[Stored data]
----
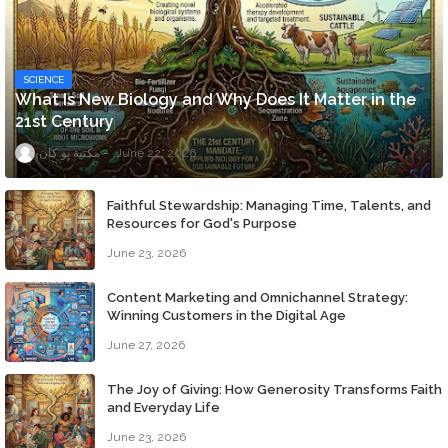
SCIENCE
What Is New Biology and Why Does It Matter in the
21st Century
مكتبة يو كان
June 22, 2026
Faithful Stewardship: Managing Time, Talents, and
Resources for God's Purpose
June 23, 2026
Content Marketing and Omnichannel Strategy:
Winning Customers in the Digital Age
June 27, 2026
The Joy of Giving: How Generosity Transforms Faith
and Everyday Life
June 23, 2026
----
→ Directions for this task: Write out the entries above verbatim; the pictures do not belong in your copy.

→ Output:
SCIENCE
What Is New Biology and Why Does It Matter in the
21st Century
مكتبة يو كان
June 22, 2026
Faithful Stewardship: Managing Time, Talents, and
Resources for God's Purpose
June 23, 2026
Content Marketing and Omnichannel Strategy:
Winning Customers in the Digital Age
June 27, 2026
The Joy of Giving: How Generosity Transforms Faith
and Everyday Life
June 23, 2026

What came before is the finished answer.